§ **STATED PROBLEM 1**:
From the interview excerpt below, write out the passage from "Ritchie: But then" up to and including "we really thought.".
§ **STATED PROBLEM 2**:
In the interview excerpt below, who was the first reporter Hodding hired right after World War II?

§ **SELECTED EXCERPT**:
= = = = =

Ritchie: They could call and cancel—
Carter: In one week, they'd just stop it now.
Ritchie: But then they were left to read—
Carter: The Commercial Appeal. But that was more expensive and it wasn't the local news. So what we tried to do was to concentrate on the local news so that if they didn't subscribe to the Commercial Appeal, they would have the radio for national news and get the local news in the paper. That's what we really thought.
Ritchie: Who were some of the reporters—
Carter: Along the way? Well, Tom Karsell was the first one that Hodding hired right after World War II. And he hired Tom and he was there and became an editor for us and then went on and got a Nieman fellowship. And Tom was very good, went on to Louisville and was a successful man.
The first man of all was back in the Delta Star days, Bob Brown. And he left and when he left, he went finally—he may have had a Nieman, too, I'm not sure. Bob went on—I think I've told you all of this. He became—his paper got a Pulitzer over in Georgia for the coverage of—Columbus, Georgia—Phoenix City and all that stuff. And I've told you about Foster Davis who did a lot of reporting for one of the big TV things during the Vietnam war.
Ritchie: And Louise, the woman that you named.
Carter: Oh, she was so great.
Ritchie: Do you remember any of the other women that worked there?

= = = = =

§ **DATA LISTING**:

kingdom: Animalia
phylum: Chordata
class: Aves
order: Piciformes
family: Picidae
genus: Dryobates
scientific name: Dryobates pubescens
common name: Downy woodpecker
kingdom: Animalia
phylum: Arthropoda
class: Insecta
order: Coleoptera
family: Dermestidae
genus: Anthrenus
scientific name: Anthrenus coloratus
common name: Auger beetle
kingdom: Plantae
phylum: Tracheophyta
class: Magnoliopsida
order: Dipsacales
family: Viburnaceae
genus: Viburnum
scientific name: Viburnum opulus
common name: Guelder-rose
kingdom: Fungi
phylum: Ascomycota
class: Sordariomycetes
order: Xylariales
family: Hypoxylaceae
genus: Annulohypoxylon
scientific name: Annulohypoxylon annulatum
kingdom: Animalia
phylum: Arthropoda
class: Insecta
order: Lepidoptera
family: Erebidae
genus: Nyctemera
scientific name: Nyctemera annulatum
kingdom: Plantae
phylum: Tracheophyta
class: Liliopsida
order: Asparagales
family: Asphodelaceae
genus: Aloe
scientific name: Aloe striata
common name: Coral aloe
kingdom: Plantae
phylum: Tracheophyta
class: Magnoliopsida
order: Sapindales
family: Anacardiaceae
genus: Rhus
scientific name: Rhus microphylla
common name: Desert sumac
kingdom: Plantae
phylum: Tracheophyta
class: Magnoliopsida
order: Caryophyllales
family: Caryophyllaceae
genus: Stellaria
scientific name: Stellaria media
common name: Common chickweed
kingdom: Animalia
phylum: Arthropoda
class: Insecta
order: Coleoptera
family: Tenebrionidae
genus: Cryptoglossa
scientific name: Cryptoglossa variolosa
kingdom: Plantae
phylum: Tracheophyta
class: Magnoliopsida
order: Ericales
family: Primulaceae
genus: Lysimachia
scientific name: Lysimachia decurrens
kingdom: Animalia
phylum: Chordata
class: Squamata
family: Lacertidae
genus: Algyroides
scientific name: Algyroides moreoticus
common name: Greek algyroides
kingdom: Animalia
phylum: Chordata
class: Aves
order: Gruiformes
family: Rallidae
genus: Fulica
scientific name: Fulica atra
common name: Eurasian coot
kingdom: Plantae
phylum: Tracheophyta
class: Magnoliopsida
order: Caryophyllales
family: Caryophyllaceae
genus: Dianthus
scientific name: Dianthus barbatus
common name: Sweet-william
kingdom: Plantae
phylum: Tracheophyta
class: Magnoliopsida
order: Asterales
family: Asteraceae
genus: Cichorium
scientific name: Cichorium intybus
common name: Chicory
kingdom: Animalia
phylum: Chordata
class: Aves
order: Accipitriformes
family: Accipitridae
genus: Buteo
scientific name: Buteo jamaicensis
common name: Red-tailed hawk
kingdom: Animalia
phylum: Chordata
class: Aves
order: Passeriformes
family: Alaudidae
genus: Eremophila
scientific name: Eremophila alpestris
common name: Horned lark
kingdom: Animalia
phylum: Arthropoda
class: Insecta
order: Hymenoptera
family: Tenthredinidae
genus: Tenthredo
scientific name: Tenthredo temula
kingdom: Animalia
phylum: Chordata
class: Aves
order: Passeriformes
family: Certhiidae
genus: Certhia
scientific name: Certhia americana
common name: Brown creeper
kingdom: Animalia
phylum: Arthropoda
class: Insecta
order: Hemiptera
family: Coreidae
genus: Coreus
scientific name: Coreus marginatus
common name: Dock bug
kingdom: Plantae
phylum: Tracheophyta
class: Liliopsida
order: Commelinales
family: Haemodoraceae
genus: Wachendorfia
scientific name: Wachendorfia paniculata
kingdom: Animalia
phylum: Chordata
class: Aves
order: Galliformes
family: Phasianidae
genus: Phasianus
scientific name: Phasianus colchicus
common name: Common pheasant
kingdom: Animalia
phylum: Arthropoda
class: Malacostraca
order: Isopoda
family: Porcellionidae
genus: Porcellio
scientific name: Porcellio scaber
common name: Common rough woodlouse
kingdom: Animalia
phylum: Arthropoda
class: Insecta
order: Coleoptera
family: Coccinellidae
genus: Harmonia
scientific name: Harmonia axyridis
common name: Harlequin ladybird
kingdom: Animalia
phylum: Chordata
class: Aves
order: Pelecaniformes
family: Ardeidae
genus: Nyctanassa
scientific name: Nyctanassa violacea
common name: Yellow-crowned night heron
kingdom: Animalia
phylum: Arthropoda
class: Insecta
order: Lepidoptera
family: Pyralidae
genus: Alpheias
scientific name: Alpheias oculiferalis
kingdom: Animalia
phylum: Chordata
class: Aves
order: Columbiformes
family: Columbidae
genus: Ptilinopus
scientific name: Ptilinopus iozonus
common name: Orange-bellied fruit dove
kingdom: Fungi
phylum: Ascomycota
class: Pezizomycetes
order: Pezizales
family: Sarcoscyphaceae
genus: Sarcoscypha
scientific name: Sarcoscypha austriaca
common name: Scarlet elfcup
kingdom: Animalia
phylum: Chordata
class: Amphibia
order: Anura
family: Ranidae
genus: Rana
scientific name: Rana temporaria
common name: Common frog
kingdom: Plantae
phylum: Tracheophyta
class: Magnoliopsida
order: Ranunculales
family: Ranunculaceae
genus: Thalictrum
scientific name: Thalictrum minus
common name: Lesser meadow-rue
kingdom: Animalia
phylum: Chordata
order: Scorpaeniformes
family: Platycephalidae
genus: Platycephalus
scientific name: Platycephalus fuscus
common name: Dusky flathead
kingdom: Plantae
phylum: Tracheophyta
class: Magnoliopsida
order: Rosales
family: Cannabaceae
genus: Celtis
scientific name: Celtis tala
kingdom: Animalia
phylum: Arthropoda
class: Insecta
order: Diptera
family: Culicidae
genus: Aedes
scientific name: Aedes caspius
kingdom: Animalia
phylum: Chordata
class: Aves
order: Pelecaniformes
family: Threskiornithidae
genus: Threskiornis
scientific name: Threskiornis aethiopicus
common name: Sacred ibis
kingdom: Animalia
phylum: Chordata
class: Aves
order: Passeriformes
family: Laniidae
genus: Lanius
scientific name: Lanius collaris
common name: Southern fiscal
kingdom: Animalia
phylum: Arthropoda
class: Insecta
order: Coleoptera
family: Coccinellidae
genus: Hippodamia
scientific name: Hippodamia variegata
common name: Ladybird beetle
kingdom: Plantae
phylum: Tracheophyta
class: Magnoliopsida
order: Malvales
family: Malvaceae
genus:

= = = = =

§ **COMPLETE OUTPUT 1**:
Ritchie: But then they were left to read—
Carter: The Commercial Appeal. But that was more expensive and it wasn't the local news. So what we tried to do was to concentrate on the local news so that if they didn't subscribe to the Commercial Appeal, they would have the radio for national news and get the local news in the paper. That's what we really thought.

§ **COMPLETE OUTPUT 2**:
Tom Karsell